SUPPLIED INFORMATION
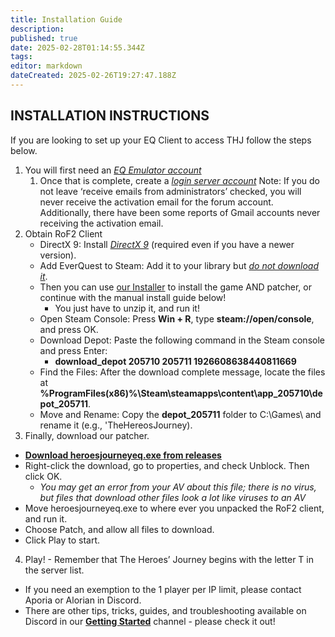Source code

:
 ```yaml
---
title: Installation Guide
description: 
published: true
date: 2025-02-28T01:14:55.344Z
tags: 
editor: markdown
dateCreated: 2025-02-26T19:27:47.188Z
---
```


## INSTALLATION INSTRUCTIONS

If you are looking to set up your EQ Client to access THJ follow the steps below.

1.  You will first need an [_EQ Emulator account_](http://www.eqemulator.org/)
    1.  Once that is complete, create a [_login server account_](http://www.eqemulator.org/account/?CreateLS) Note: If you do not leave ‘receive emails from administrators’ checked, you will never receive the activation email for the forum account. Additionally, there have been some reports of Gmail accounts never receiving the activation email.
2.  Obtain RoF2 Client
    -   DirectX 9: Install [_DirectX 9_](https://www.microsoft.com/en-us/download/details.aspx?id=35) (required even if you have a newer version).
    -   Add EverQuest to Steam: Add it to your library but [_do not download it_](https://store.steampowered.com/app/205710/EverQuest/).
    -   Then you can use [our Installer](https://github.com/The-Heroes-Journey-EQEMU/thj-launcher/releases/download/v1.0.5/THJInstaller-1.0.5.zip) to install the game AND patcher, or continue with the manual install guide below!
        -   You just have to unzip it, and run it!
    -   Open Steam Console: Press **Win + R**, type **steam://open/console**, and press OK.
    -   Download Depot: Paste the following command in the Steam console and press Enter:
        -   **download\_depot 205710 205711 1926608638440811669**
    -   Find the Files: After the download complete message, locate the files at **%ProgramFiles(x86)%\\Steam\\steamapps\\content\\app\_205710\\depot\_205711**.
    -   Move and Rename: Copy the **depot\_205711** folder to C:\\Games\\ and rename it (e.g., 'TheHereosJourney).
3.  Finally, download our patcher.

-   [**Download heroesjourneyeq.exe from releases**](https://github.com/The-Heroes-Journey-EQEMU/eqemupatcher/releases)
-   Right-click the download, go to properties, and check Unblock. Then click OK.
    -   *You may get an error from your AV about this file; there is no virus, but files that download other files look a lot like viruses to an AV*
-   Move heroesjourneyeq.exe to where ever you unpacked the RoF2 client, and run it.
-   Choose Patch, and allow all files to download.
-   Click Play to start.

4.  Play! - Remember that The Heroes’ Journey begins with the letter T in the server list.

-   If you need an exemption to the 1 player per IP limit, please contact Aporia or Alorian in Discord.
-   There are other tips, tricks, guides, and troubleshooting available on Discord in our [**Getting Started**](https://discord.com/channels/1204418766318862356/1204418767132688403) channel - please check it out!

WHAT THE TASK ASKS
Go over the listing above and say how many lines contain the word "press". Please give the number only.

OUTPUT FOR THIS EXERCISE
2